> [INSTRUCTIONS]:
A - In the excerpt about Powell and Tamara, how many pages long was the report?
B - Reproduce the part of the excerpt about Powell and Tamara starting at "There was no public" and ending at "of her job.".

> [QUOTED PASSAGE]:
____________________
Powell held press conferences on his return and promised a lengthy report about the wage scales in the Common Market. "He kept saying, 'I don't do anything more than anyone else, and I'm not going to do anything less,'" said Powell's onetime secretary, Louise Maxienne Dargans.

There was no public forum for Tamara to make her defense, however. She did go to Maurine Neuberger, who by then had succeeded her late husband as senator from Oregon. "She said, 'You've known me for a long time, and you know I don't deserve the notoriety I'm getting,'" Neuberger recalled. "She didn't really come to me to apologize. She wanted to explain. But I didn't allow it. I said, 'He's the scoundrel, not you.'"

"It was a very unfortunate thing. There was no sense in pursuing the subject afterwards," Gamser said. "The worst had happened. I know she was deeply hurt, but she didn't seem to show it."

The hurt soon got worse. One of her first jobs after the trip was preparing the report that would justify it.The report was nearly 100 pages long and included graphs, tables and a three-page, single-spaced bibliography. But by the time it appeared, Tamara had been relieved of her job.
____________________
> [RAW DATA]:
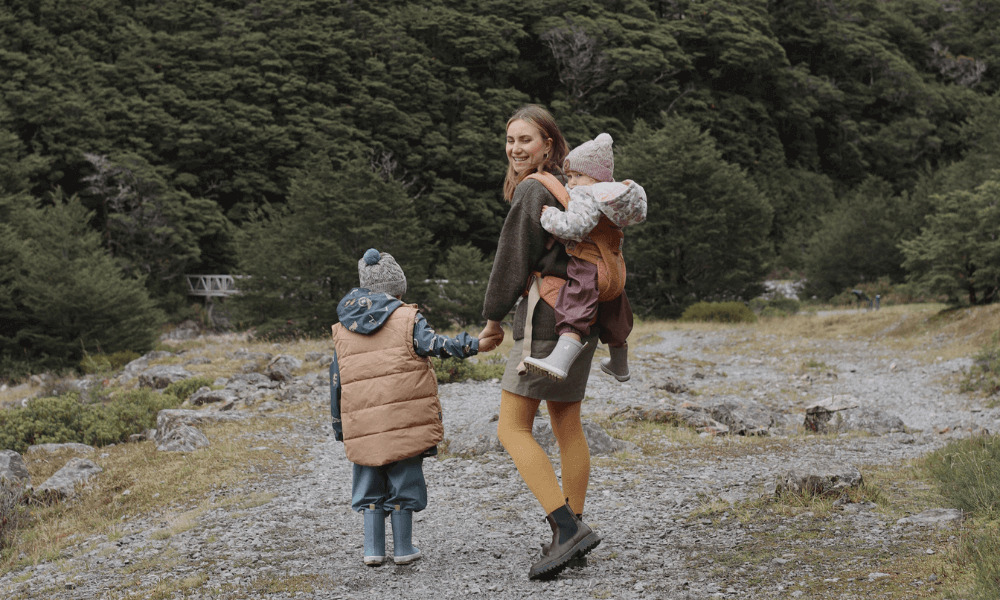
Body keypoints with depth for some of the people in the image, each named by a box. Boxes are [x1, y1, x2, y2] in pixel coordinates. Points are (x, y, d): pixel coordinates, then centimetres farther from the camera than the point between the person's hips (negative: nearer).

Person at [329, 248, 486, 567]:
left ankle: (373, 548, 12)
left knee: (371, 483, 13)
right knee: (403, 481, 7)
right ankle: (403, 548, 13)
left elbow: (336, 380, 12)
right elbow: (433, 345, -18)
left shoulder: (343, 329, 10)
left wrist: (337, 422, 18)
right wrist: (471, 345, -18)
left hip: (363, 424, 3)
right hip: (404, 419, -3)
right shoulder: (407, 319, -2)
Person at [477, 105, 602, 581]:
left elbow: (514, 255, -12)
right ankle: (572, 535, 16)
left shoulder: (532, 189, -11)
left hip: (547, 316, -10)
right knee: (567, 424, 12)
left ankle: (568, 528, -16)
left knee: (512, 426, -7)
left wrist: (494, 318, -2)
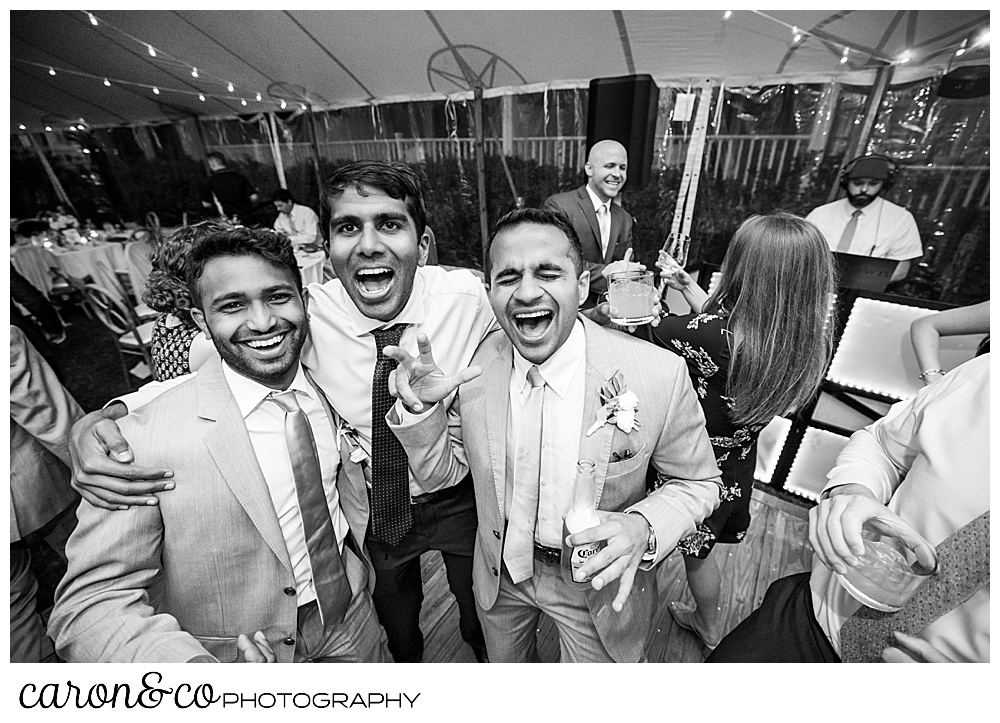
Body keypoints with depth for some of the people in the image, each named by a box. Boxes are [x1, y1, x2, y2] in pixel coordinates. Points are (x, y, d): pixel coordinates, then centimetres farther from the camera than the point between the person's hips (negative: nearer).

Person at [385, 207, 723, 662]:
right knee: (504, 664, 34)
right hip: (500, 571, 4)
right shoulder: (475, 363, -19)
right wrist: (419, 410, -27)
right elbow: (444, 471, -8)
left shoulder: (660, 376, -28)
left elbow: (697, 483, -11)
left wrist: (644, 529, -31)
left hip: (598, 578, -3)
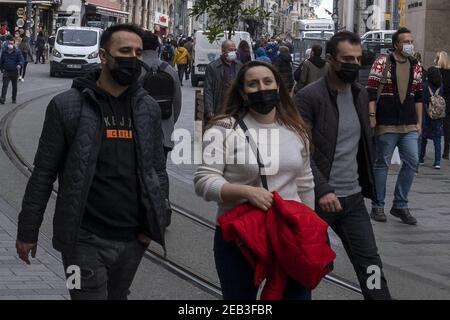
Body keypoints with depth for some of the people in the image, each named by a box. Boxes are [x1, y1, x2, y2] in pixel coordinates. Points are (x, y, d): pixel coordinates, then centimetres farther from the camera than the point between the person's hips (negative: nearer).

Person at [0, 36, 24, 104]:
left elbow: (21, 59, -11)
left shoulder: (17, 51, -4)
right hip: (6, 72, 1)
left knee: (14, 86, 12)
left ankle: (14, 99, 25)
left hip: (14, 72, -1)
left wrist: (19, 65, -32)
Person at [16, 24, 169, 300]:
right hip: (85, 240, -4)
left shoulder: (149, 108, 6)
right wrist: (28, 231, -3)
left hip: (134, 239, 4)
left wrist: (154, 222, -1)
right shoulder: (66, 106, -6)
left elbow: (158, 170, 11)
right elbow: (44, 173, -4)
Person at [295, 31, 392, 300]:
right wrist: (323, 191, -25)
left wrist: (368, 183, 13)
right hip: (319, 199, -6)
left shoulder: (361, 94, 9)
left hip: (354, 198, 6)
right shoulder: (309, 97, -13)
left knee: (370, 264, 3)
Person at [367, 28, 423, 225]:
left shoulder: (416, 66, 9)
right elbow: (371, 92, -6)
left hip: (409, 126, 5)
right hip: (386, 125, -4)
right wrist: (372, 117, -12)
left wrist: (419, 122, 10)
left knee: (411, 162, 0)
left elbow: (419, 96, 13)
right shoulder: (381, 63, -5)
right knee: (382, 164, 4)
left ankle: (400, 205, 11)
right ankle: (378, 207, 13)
____________________
> [SOLUTIONS TO THE TASKS]:
A - Nearly 100 pages.

B -
There was no public forum for Tamara to make her defense, however. She did go to Maurine Neuberger, who by then had succeeded her late husband as senator from Oregon. "She said, 'You've known me for a long time, and you know I don't deserve the notoriety I'm getting,'" Neuberger recalled. "She didn't really come to me to apologize. She wanted to explain. But I didn't allow it. I said, 'He's the scoundrel, not you.'"

"It was a very unfortunate thing. There was no sense in pursuing the subject afterwards," Gamser said. "The worst had happened. I know she was deeply hurt, but she didn't seem to show it."

The hurt soon got worse. One of her first jobs after the trip was preparing the report that would justify it.The report was nearly 100 pages long and included graphs, tables and a three-page, single-spaced bibliography. But by the time it appeared, Tamara had been relieved of her job.